Please go through the listing below and count the lines where the string "testimonials" appears. Answer with the number only.

Record excerpts:
·····

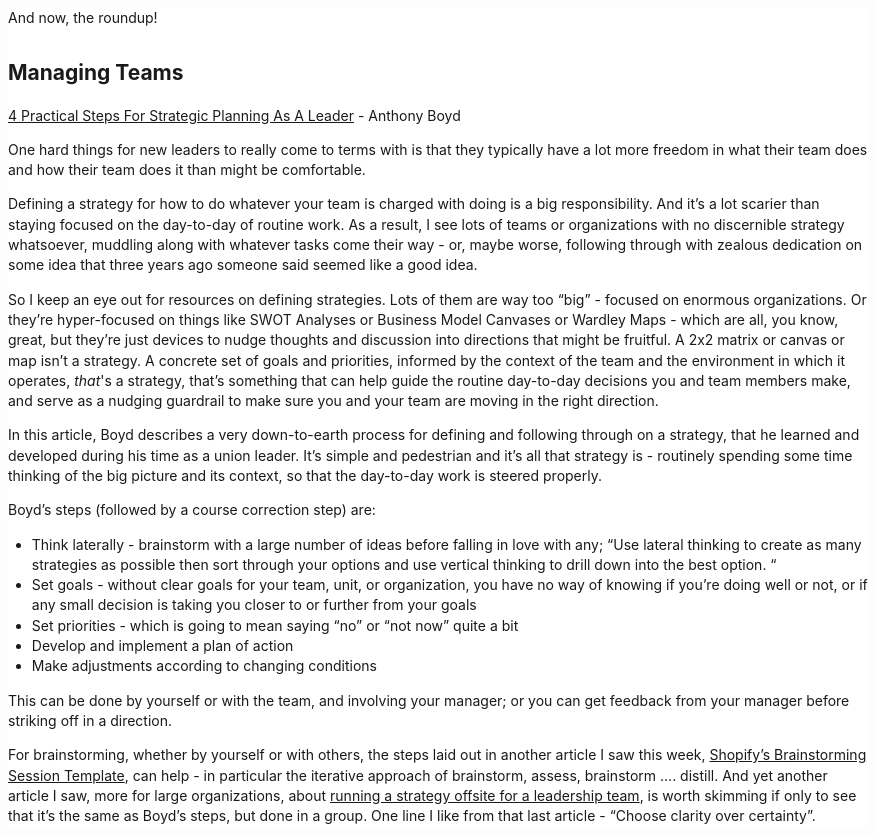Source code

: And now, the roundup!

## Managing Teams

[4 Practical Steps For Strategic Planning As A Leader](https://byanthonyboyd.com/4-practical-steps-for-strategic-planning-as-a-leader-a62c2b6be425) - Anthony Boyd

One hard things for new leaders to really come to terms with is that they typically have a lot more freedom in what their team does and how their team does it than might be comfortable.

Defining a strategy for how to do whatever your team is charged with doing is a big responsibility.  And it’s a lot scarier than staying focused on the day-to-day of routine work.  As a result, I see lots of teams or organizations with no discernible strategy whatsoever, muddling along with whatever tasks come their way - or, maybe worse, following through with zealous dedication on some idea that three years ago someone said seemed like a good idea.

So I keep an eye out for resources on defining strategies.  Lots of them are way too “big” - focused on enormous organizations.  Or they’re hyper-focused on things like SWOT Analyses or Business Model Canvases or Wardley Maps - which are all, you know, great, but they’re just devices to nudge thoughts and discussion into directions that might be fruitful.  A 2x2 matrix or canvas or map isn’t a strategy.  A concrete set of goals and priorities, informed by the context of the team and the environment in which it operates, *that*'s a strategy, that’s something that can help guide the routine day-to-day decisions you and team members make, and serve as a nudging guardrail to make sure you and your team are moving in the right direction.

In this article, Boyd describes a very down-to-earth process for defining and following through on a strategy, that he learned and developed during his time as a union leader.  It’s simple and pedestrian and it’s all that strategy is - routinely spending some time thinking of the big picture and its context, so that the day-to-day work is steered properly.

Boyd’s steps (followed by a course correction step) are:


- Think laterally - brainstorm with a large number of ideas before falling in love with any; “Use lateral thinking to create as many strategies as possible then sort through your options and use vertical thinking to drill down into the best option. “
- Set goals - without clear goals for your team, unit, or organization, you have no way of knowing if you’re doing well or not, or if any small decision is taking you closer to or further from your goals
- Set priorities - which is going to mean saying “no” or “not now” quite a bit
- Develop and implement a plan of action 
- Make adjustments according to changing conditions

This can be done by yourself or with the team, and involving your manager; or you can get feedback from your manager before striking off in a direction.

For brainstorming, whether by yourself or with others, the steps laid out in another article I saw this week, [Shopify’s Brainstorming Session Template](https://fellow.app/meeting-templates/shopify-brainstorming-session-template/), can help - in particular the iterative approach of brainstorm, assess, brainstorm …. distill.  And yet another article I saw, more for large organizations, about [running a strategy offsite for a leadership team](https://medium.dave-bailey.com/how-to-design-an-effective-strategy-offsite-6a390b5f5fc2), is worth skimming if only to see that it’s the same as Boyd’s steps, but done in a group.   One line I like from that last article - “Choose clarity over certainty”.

·····

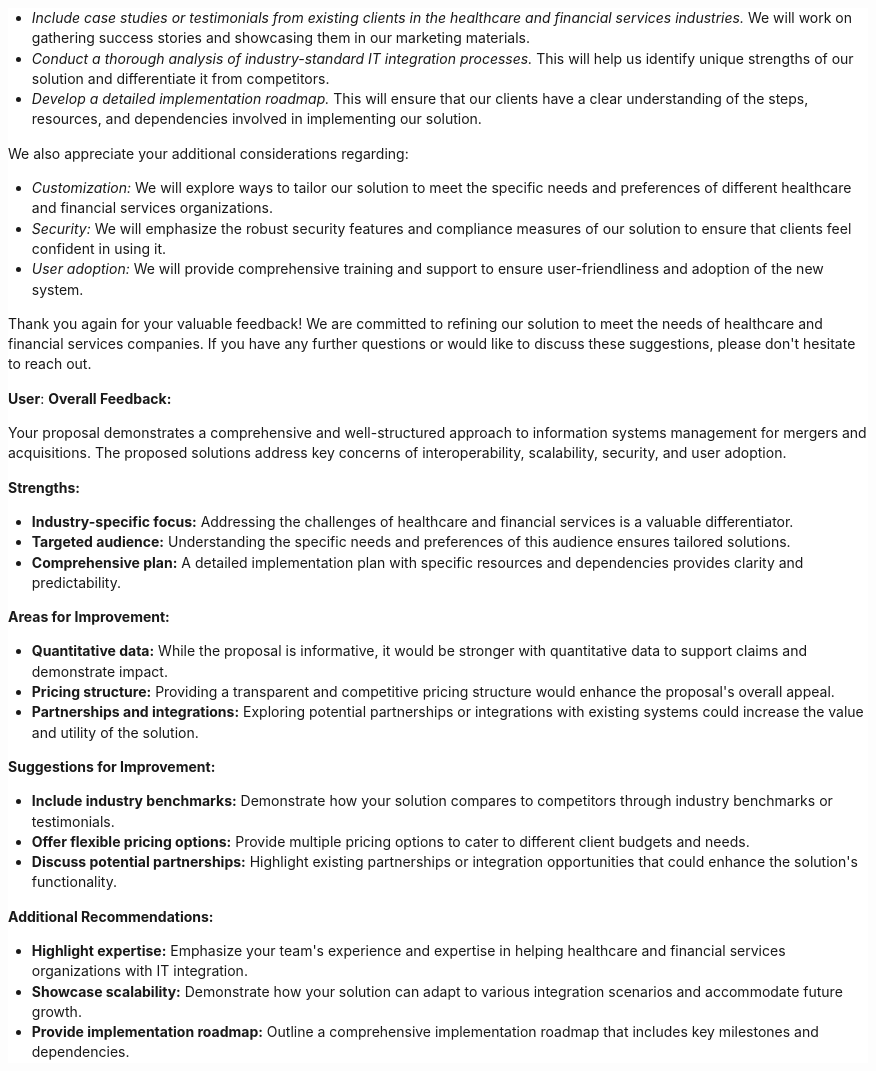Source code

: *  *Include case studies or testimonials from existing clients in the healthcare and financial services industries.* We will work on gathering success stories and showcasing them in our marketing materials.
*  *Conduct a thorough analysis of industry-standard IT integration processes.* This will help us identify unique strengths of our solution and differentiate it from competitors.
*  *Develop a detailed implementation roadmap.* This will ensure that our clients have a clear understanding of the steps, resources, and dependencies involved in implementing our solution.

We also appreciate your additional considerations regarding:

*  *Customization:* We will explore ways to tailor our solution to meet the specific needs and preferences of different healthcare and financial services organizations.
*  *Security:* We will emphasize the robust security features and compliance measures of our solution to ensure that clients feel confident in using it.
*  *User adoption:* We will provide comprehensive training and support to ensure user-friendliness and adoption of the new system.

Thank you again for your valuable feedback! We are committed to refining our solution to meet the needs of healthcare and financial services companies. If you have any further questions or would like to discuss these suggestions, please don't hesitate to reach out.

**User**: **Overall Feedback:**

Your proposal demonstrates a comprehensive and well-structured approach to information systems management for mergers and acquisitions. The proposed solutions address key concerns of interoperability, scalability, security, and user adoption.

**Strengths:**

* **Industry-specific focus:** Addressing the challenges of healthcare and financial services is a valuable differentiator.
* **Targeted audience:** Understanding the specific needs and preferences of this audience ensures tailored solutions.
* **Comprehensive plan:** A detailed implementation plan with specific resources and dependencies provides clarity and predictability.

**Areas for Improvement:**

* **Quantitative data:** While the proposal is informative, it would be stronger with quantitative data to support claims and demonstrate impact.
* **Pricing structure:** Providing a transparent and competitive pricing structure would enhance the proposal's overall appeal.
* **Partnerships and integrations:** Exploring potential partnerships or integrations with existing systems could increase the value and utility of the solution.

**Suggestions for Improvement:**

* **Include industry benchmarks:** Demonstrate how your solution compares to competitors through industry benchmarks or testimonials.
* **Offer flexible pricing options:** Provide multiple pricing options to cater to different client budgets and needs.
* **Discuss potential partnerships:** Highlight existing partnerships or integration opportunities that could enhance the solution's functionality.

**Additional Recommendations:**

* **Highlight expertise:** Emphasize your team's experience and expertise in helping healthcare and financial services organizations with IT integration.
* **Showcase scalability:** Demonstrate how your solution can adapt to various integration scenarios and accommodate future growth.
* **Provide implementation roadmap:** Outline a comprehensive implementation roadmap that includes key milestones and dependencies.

·····

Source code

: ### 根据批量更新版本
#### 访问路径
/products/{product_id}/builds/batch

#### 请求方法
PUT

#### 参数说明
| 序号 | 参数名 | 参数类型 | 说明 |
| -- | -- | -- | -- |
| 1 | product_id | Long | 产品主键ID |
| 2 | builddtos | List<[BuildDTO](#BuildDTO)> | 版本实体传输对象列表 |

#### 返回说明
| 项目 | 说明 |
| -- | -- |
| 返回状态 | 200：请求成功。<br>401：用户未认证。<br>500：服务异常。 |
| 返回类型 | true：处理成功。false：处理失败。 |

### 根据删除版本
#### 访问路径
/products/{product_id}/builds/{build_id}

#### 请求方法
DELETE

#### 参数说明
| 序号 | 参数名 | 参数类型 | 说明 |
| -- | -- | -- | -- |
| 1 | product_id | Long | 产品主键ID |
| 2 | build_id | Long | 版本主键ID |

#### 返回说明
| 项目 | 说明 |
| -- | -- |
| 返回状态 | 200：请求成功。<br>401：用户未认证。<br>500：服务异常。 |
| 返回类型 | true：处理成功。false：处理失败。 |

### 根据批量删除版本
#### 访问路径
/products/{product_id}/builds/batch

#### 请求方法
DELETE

·····

Answer area: 2